Abstract

A novel hierarchical multimode molecular stress function (HMMSF) model for linear polymer melts is proposed, which implements the basic ideas of (i) hierarchical relaxation, (ii) dynamic dilution, and (iii) interchain tube pressure. The capability of this approach is demonstrated in modeling the extensional viscosity data of monodisperse, bidisperse, and polydisperse linear polymer melts. Predictions of the HMMSF model, which are solely based on the linear-viscoelastic relaxation modulus and a single free model parameter, the segmental equilibration time, are compared to elongational viscosity data of monodisperse polystyrene melts and solutions as well as to the elongational viscosity data of a bidisperse blend of two monodisperse polystyrenes, and good agreement between model and experimental data is observed.
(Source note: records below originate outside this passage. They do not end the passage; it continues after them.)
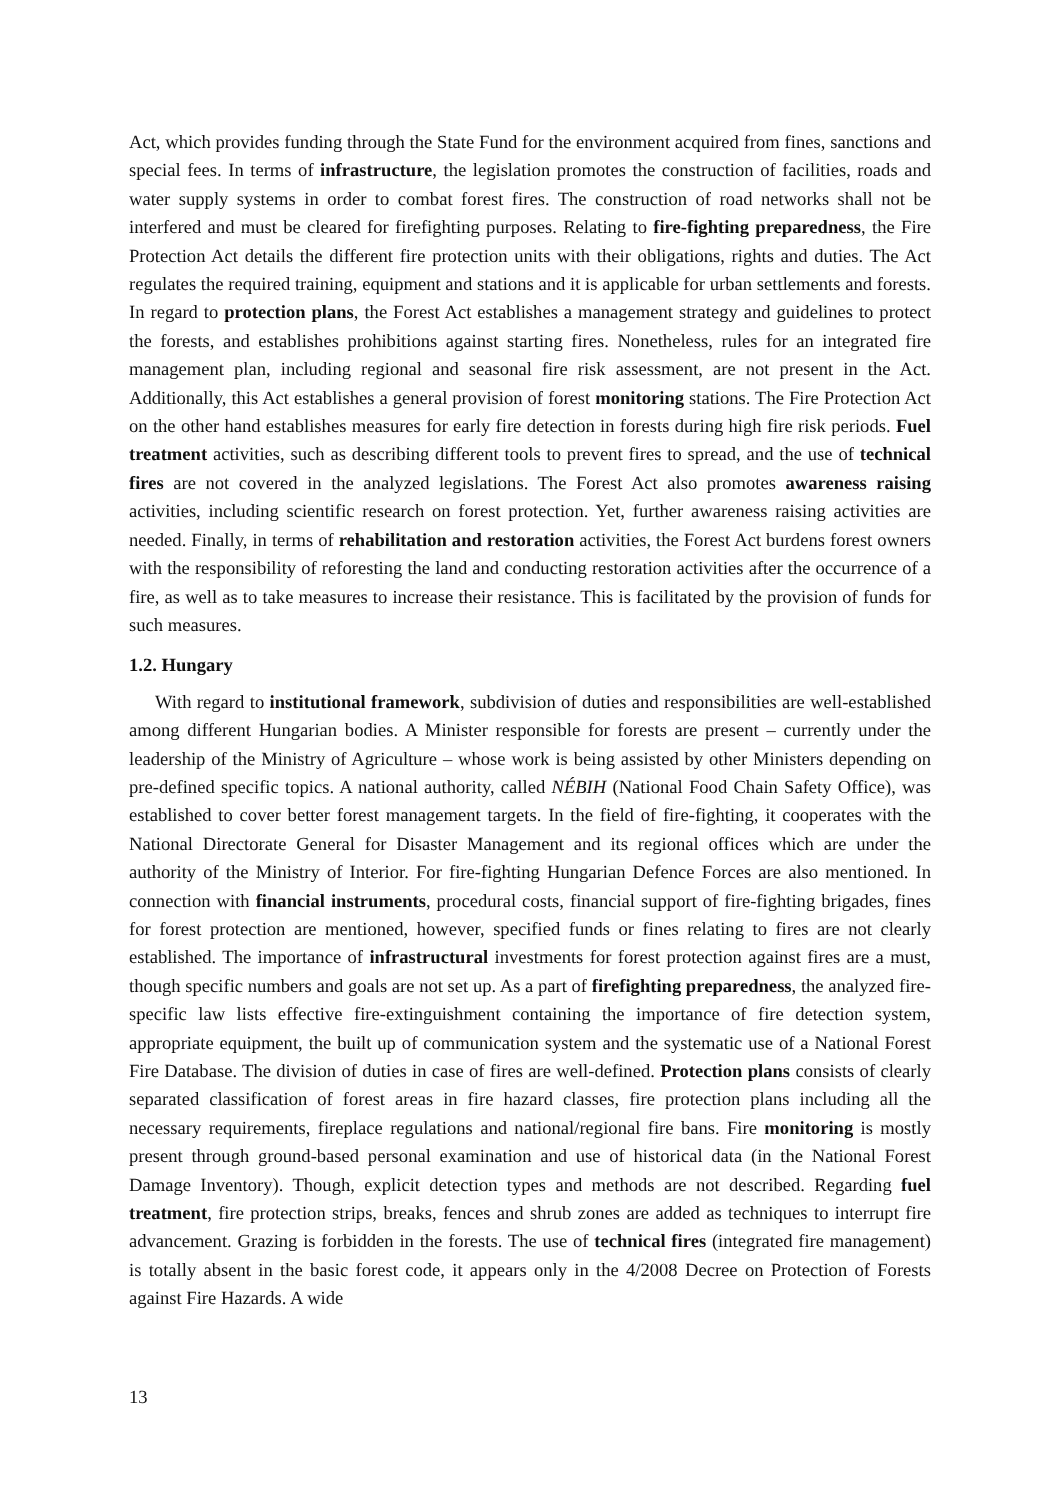Act, which provides funding through the State Fund for the environment acquired from fines, sanctions and special fees. In terms of infrastructure, the legislation promotes the construction of facilities, roads and water supply systems in order to combat forest fires. The construction of road networks shall not be interfered and must be cleared for firefighting purposes. Relating to fire-fighting preparedness, the Fire Protection Act details the different fire protection units with their obligations, rights and duties. The Act regulates the required training, equipment and stations and it is applicable for urban settlements and forests. In regard to protection plans, the Forest Act establishes a management strategy and guidelines to protect the forests, and establishes prohibitions against starting fires. Nonetheless, rules for an integrated fire management plan, including regional and seasonal fire risk assessment, are not present in the Act. Additionally, this Act establishes a general provision of forest monitoring stations. The Fire Protection Act on the other hand establishes measures for early fire detection in forests during high fire risk periods. Fuel treatment activities, such as describing different tools to prevent fires to spread, and the use of technical fires are not covered in the analyzed legislations. The Forest Act also promotes awareness raising activities, including scientific research on forest protection. Yet, further awareness raising activities are needed. Finally, in terms of rehabilitation and restoration activities, the Forest Act burdens forest owners with the responsibility of reforesting the land and conducting restoration activities after the occurrence of a fire, as well as to take measures to increase their resistance. This is facilitated by the provision of funds for such measures.
1.2. Hungary
With regard to institutional framework, subdivision of duties and responsibilities are well-established among different Hungarian bodies. A Minister responsible for forests are present – currently under the leadership of the Ministry of Agriculture – whose work is being assisted by other Ministers depending on pre-defined specific topics. A national authority, called NÉBIH (National Food Chain Safety Office), was established to cover better forest management targets. In the field of fire-fighting, it cooperates with the National Directorate General for Disaster Management and its regional offices which are under the authority of the Ministry of Interior. For fire-fighting Hungarian Defence Forces are also mentioned. In connection with financial instruments, procedural costs, financial support of fire-fighting brigades, fines for forest protection are mentioned, however, specified funds or fines relating to fires are not clearly established. The importance of infrastructural investments for forest protection against fires are a must, though specific numbers and goals are not set up. As a part of firefighting preparedness, the analyzed fire-specific law lists effective fire-extinguishment containing the importance of fire detection system, appropriate equipment, the built up of communication system and the systematic use of a National Forest Fire Database. The division of duties in case of fires are well-defined. Protection plans consists of clearly separated classification of forest areas in fire hazard classes, fire protection plans including all the necessary requirements, fireplace regulations and national/regional fire bans. Fire monitoring is mostly present through ground-based personal examination and use of historical data (in the National Forest Damage Inventory). Though, explicit detection types and methods are not described. Regarding fuel treatment, fire protection strips, breaks, fences and shrub zones are added as techniques to interrupt fire advancement. Grazing is forbidden in the forests. The use of technical fires (integrated fire management) is totally absent in the basic forest code, it appears only in the 4/2008 Decree on Protection of Forests against Fire Hazards. A wide
13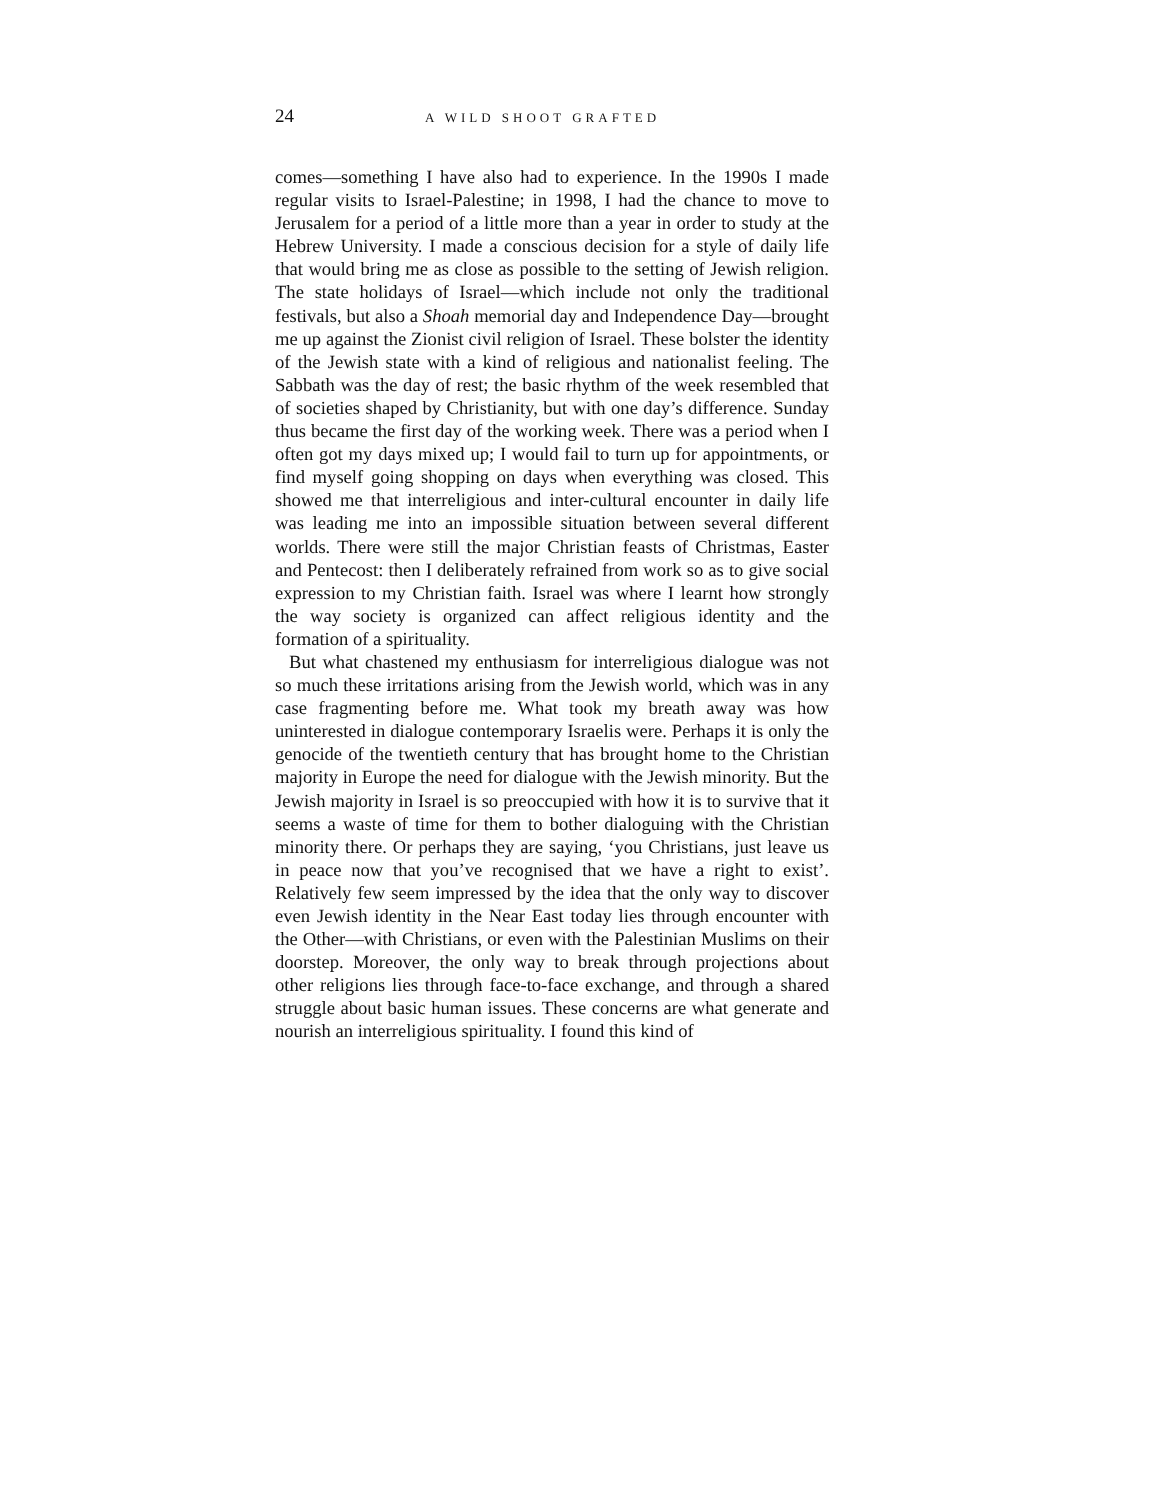24 A WILD SHOOT GRAFTED
comes—something I have also had to experience. In the 1990s I made regular visits to Israel-Palestine; in 1998, I had the chance to move to Jerusalem for a period of a little more than a year in order to study at the Hebrew University. I made a conscious decision for a style of daily life that would bring me as close as possible to the setting of Jewish religion. The state holidays of Israel—which include not only the traditional festivals, but also a Shoah memorial day and Independence Day—brought me up against the Zionist civil religion of Israel. These bolster the identity of the Jewish state with a kind of religious and nationalist feeling. The Sabbath was the day of rest; the basic rhythm of the week resembled that of societies shaped by Christianity, but with one day’s difference. Sunday thus became the first day of the working week. There was a period when I often got my days mixed up; I would fail to turn up for appointments, or find myself going shopping on days when everything was closed. This showed me that interreligious and inter-cultural encounter in daily life was leading me into an impossible situation between several different worlds. There were still the major Christian feasts of Christmas, Easter and Pentecost: then I deliberately refrained from work so as to give social expression to my Christian faith. Israel was where I learnt how strongly the way society is organized can affect religious identity and the formation of a spirituality.
But what chastened my enthusiasm for interreligious dialogue was not so much these irritations arising from the Jewish world, which was in any case fragmenting before me. What took my breath away was how uninterested in dialogue contemporary Israelis were. Perhaps it is only the genocide of the twentieth century that has brought home to the Christian majority in Europe the need for dialogue with the Jewish minority. But the Jewish majority in Israel is so preoccupied with how it is to survive that it seems a waste of time for them to bother dialoguing with the Christian minority there. Or perhaps they are saying, ‘you Christians, just leave us in peace now that you’ve recognised that we have a right to exist’. Relatively few seem impressed by the idea that the only way to discover even Jewish identity in the Near East today lies through encounter with the Other—with Christians, or even with the Palestinian Muslims on their doorstep. Moreover, the only way to break through projections about other religions lies through face-to-face exchange, and through a shared struggle about basic human issues. These concerns are what generate and nourish an interreligious spirituality. I found this kind of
By using a simplified relation between the Rouse stretch-relaxation times and the relaxation times of the melts, the modeling is extended to the uniaxial, equibiaxial, and planar extensional viscosity data of a high-density polyethylene, the uniaxial and equibiaxial extensional viscosity data of a polydisperse polystyrene, the elongational viscosity data of three high-density polyethylenes, and a linear low-density polyethylene. For polydisperse melts, the modeling is again based exclusively on the linear-viscoelastic relaxation modulus with only one material parameter, the dilution modulus, which quantifies the onset of dynamic dilution.